From the data below, report how many lines contain the word "Ministry", giving the number and nothing else.

※ ※ ※

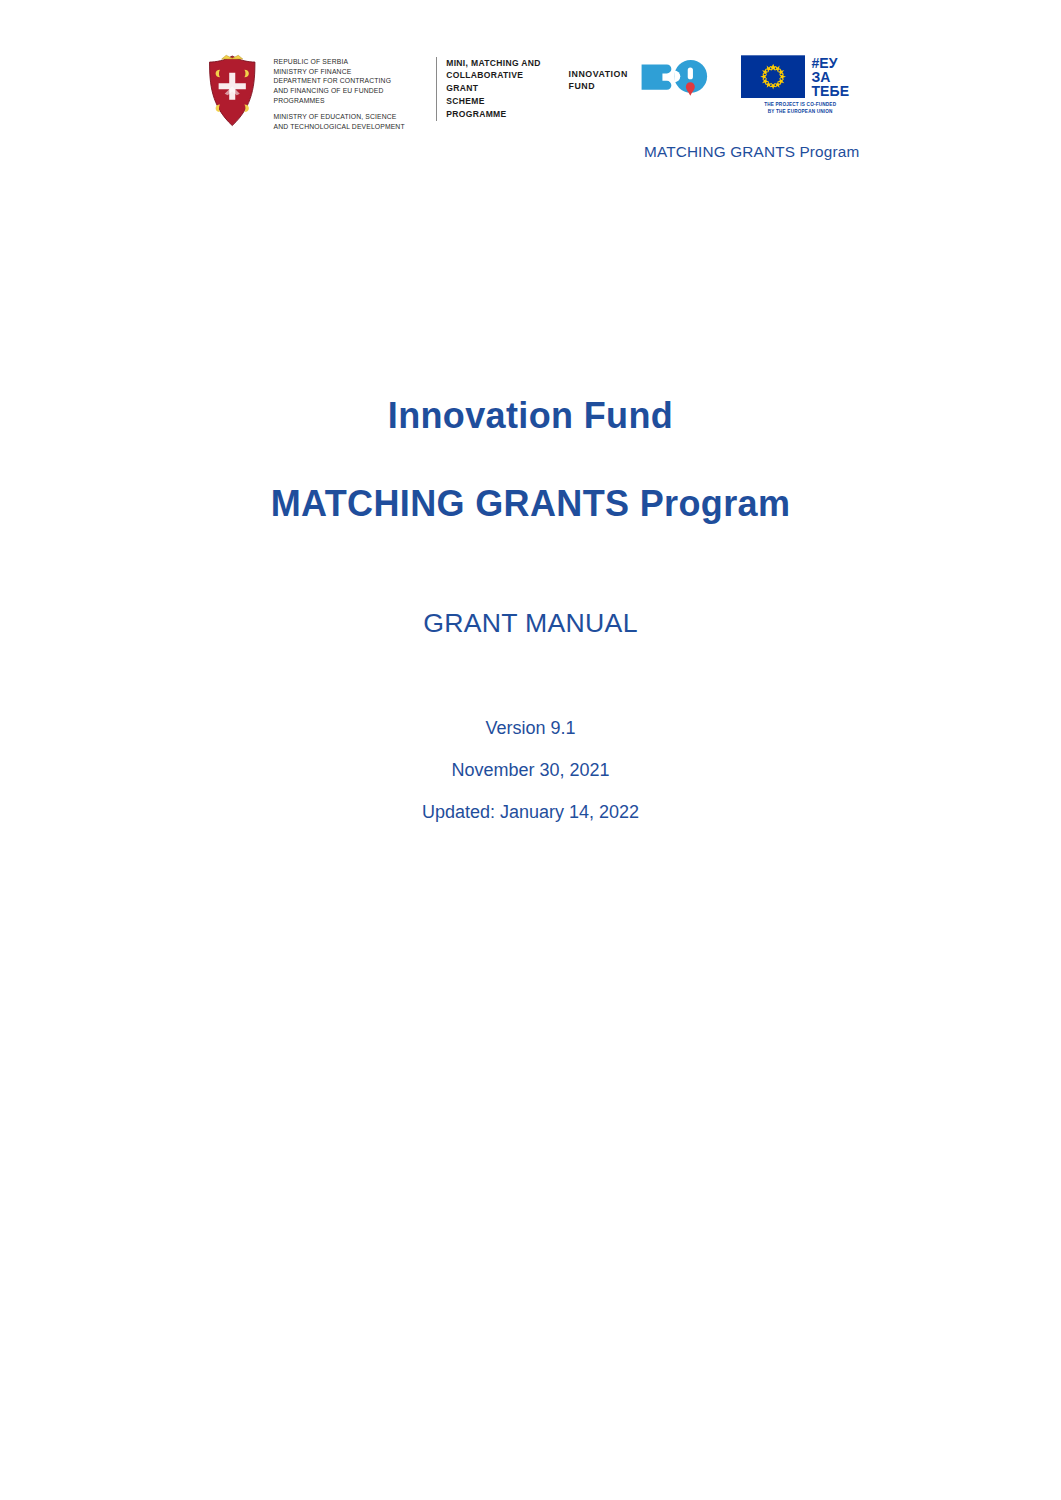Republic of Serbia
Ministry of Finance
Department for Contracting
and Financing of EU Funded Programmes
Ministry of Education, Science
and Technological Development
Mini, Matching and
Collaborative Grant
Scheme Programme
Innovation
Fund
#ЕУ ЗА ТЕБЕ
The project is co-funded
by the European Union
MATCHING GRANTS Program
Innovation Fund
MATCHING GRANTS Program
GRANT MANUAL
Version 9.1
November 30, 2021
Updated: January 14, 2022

※ ※ ※

§ Problem solution: 2